---------- Task data ----------

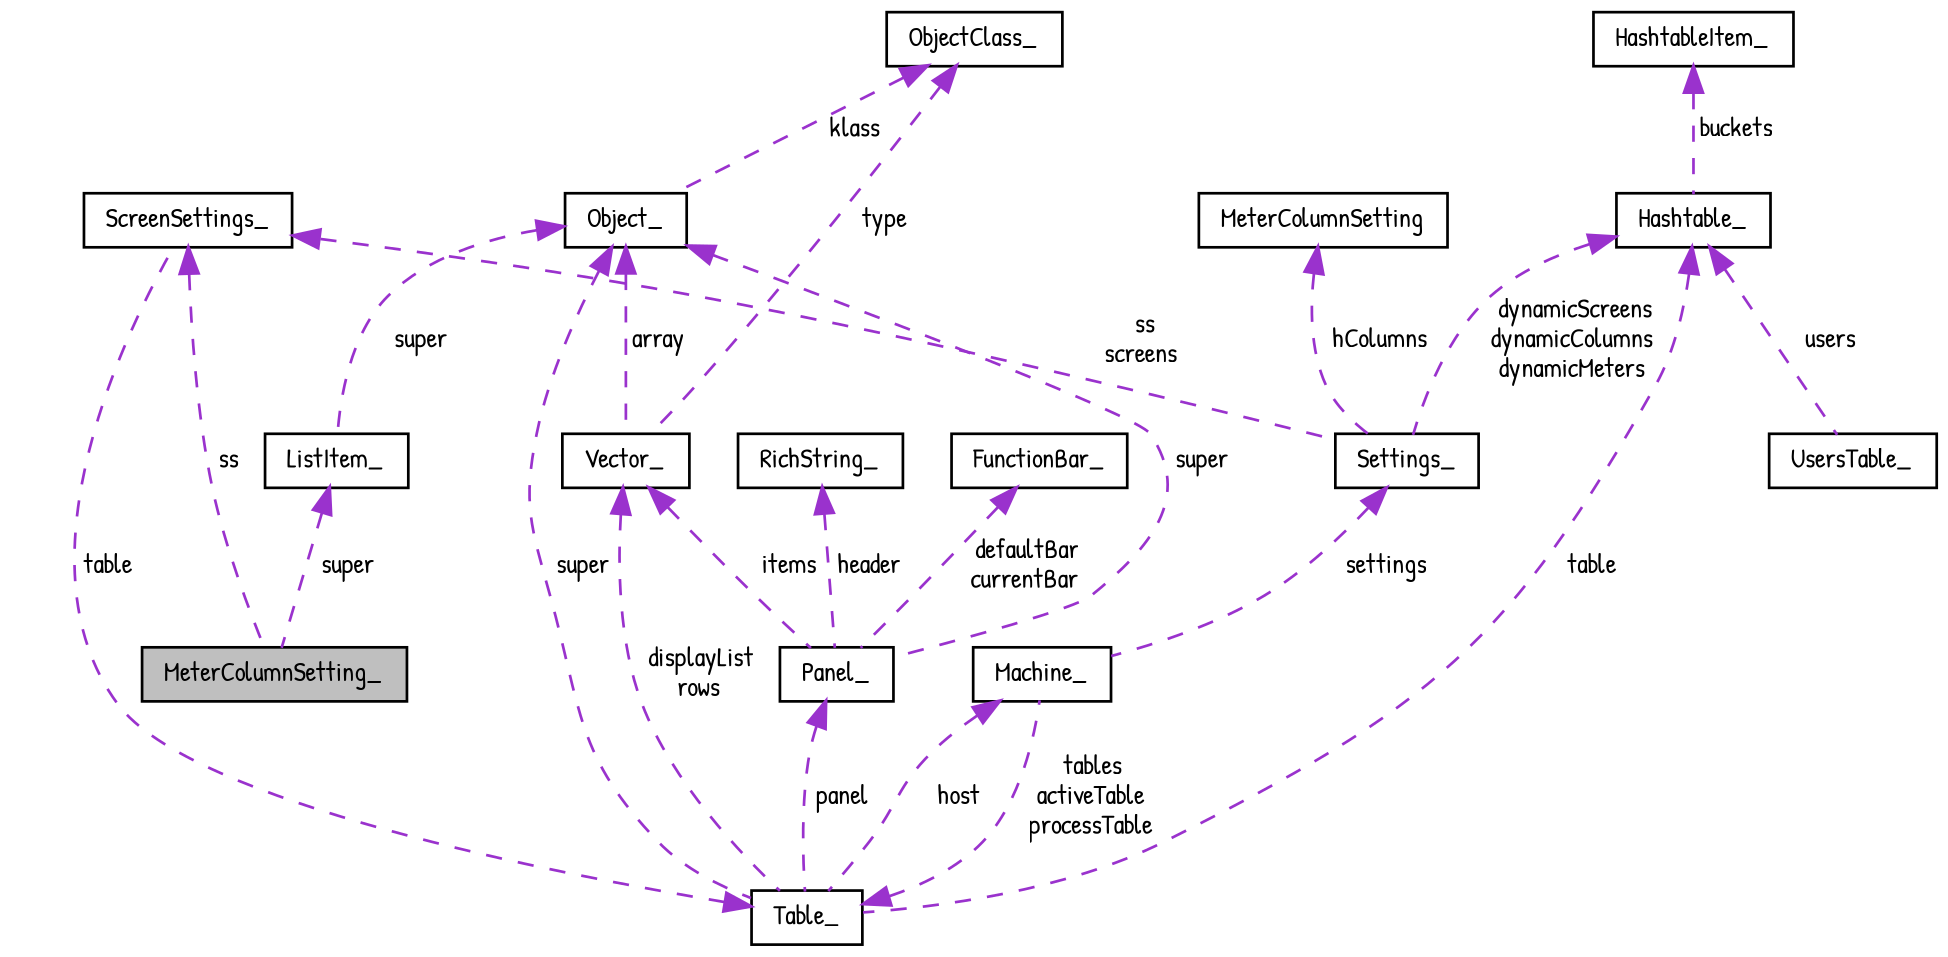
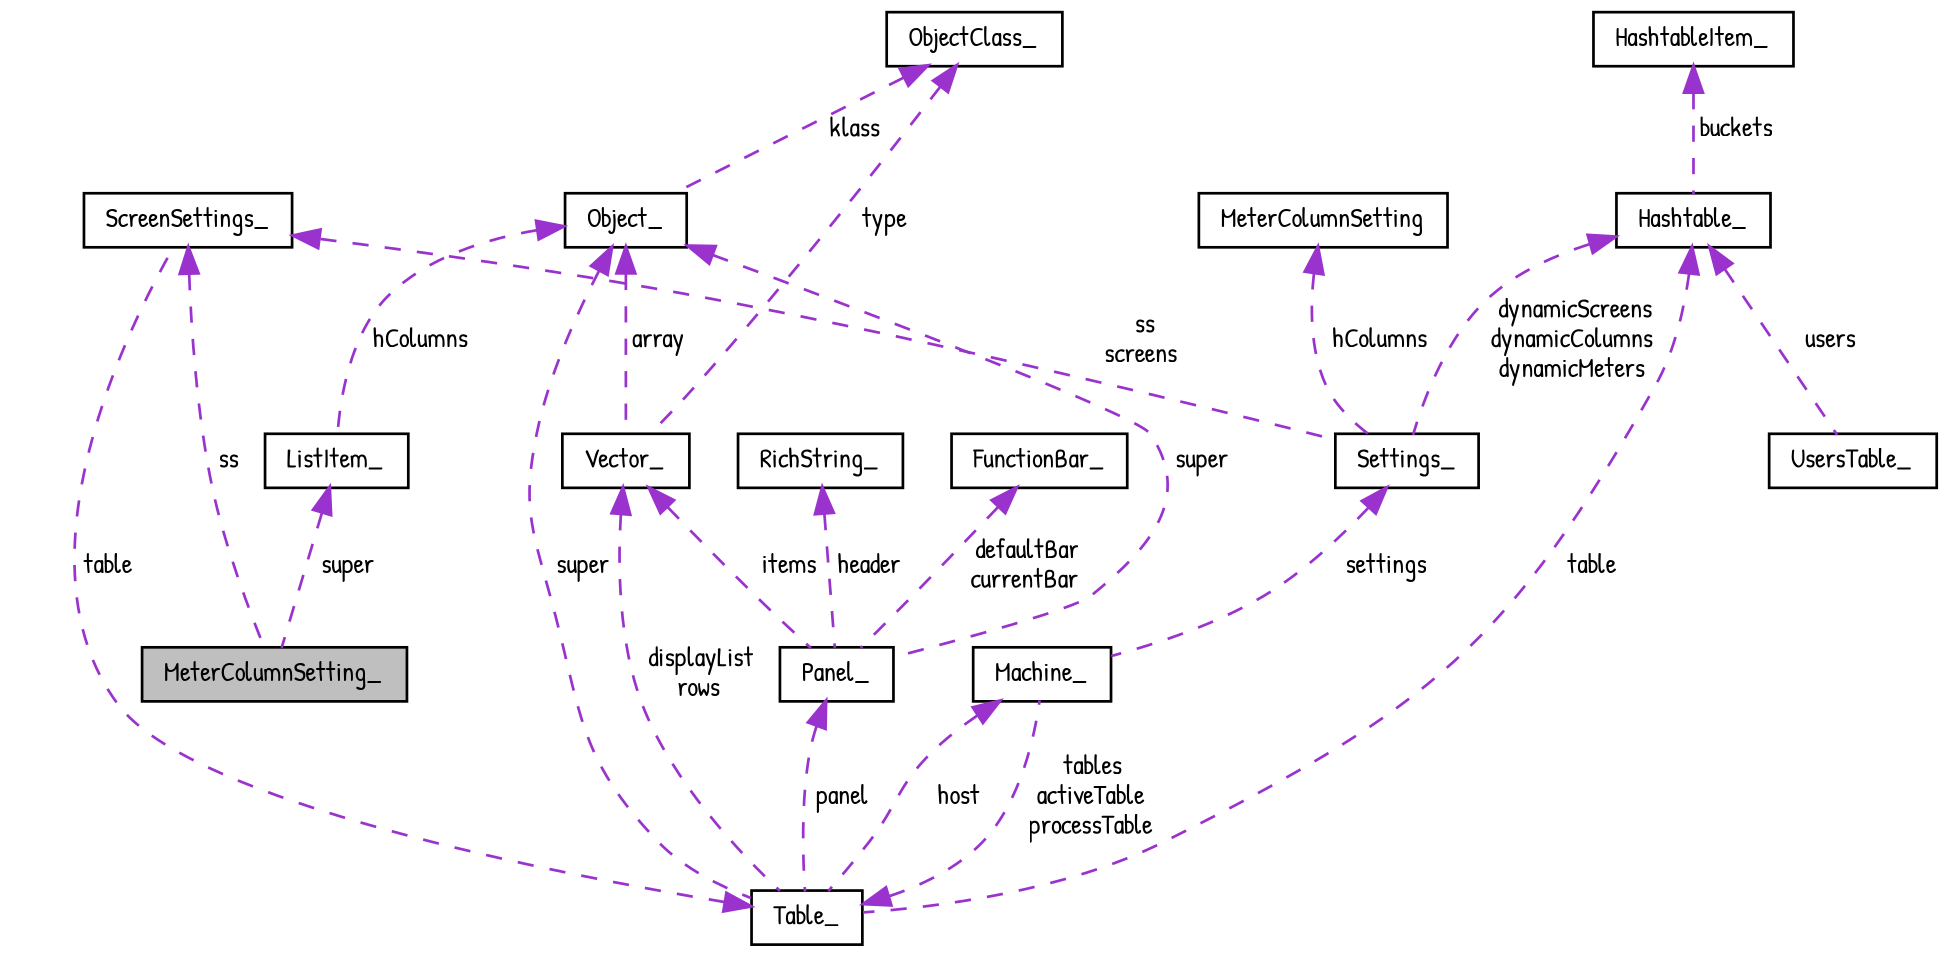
  digraph {
    fontname="Patrick Hand"
    node [color=black fillcolor=white fontname="Patrick Hand" fontsize=10 shape=record style=filled]
    edge [color=darkorchid3 dir=back fontname="Patrick Hand" fontsize=10 labelfontname=Helvetica labelfontsize=10 style=dashed]
    n1 [fillcolor=grey75 fontcolor=black height=0.2 label=MeterColumnSetting_ width=0.4]
    n2 [height=0.2 label=ScreenSettings_ width=0.4]
    n3 [height=0.2 label=Settings_ width=0.4]
    n4 [height=0.2 label=Machine_ width=0.4]
    n5 [height=0.2 label=Table_ width=0.4]
    n6 [height=0.2 label=Vector_ width=0.4]
    n7 [height=0.2 label=Panel_ width=0.4]
    n8 [height=0.2 label=ObjectClass_ width=0.4]
    n9 [height=0.2 label=Object_ width=0.4]
    n10 [height=0.2 label=ListItem_ width=0.4]
    n11 [height=0.2 label=Hashtable_ width=0.4]
    n12 [height=0.2 label=UsersTable_ width=0.4]
    n13 [height=0.2 label=HashtableItem_ width=0.4]
    n14 [height=0.2 label=MeterColumnSetting width=0.4]
    n15 [height=0.2 label=RichString_ width=0.4]
    n16 [height=0.2 label=FunctionBar_ width=0.4]
    n2 -> n1 [label=" ss"]
    n2 -> n3 [label=" ss\nscreens"]
    n3 -> n4 [label=" settings"]
    n4 -> n5 [label=" host"]
    n5 -> n2 [label=" table"]
    n5 -> n4 [label=" tables\nactiveTable\nprocessTable"]
    n6 -> n5 [label=" displayList\nrows"]
    n6 -> n7 [label=" items"]
    n7 -> n5 [label=" panel"]
    n8 -> n6 [label=" type"]
    n8 -> n9 [label=" klass"]
    n9 -> n5 [label=" super"]
    n9 -> n6 [label=" array"]
    n9 -> n7 [label=" super"]
-   n9 -> n10 [label=" super"]
+   n9 -> n10 [label=" hColumns"]
    n10 -> n1 [label=" super"]
    n11 -> n3 [label=" dynamicScreens\ndynamicColumns\ndynamicMeters"]
    n11 -> n5 [label=" table"]
    n11 -> n12 [label=" users"]
    n13 -> n11 [label=" buckets"]
    n14 -> n3 [label=" hColumns"]
    n15 -> n7 [label=" header"]
    n16 -> n7 [label=" defaultBar\ncurrentBar"]
  }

----------

### Goal of the exercise
Copy the lines from the start of the material up to and including the line with "n2 [height=0.2 label=ScreenSettings_", leaving the pictures out of your answer.

### Solution to this task
  digraph {
    fontname="Patrick Hand"
    node [color=black fillcolor=white fontname="Patrick Hand" fontsize=10 shape=record style=filled]
    edge [color=darkorchid3 dir=back fontname="Patrick Hand" fontsize=10 labelfontname=Helvetica labelfontsize=10 style=dashed]
    n1 [fillcolor=grey75 fontcolor=black height=0.2 label=MeterColumnSetting_ width=0.4]
    n2 [height=0.2 label=ScreenSettings_ width=0.4]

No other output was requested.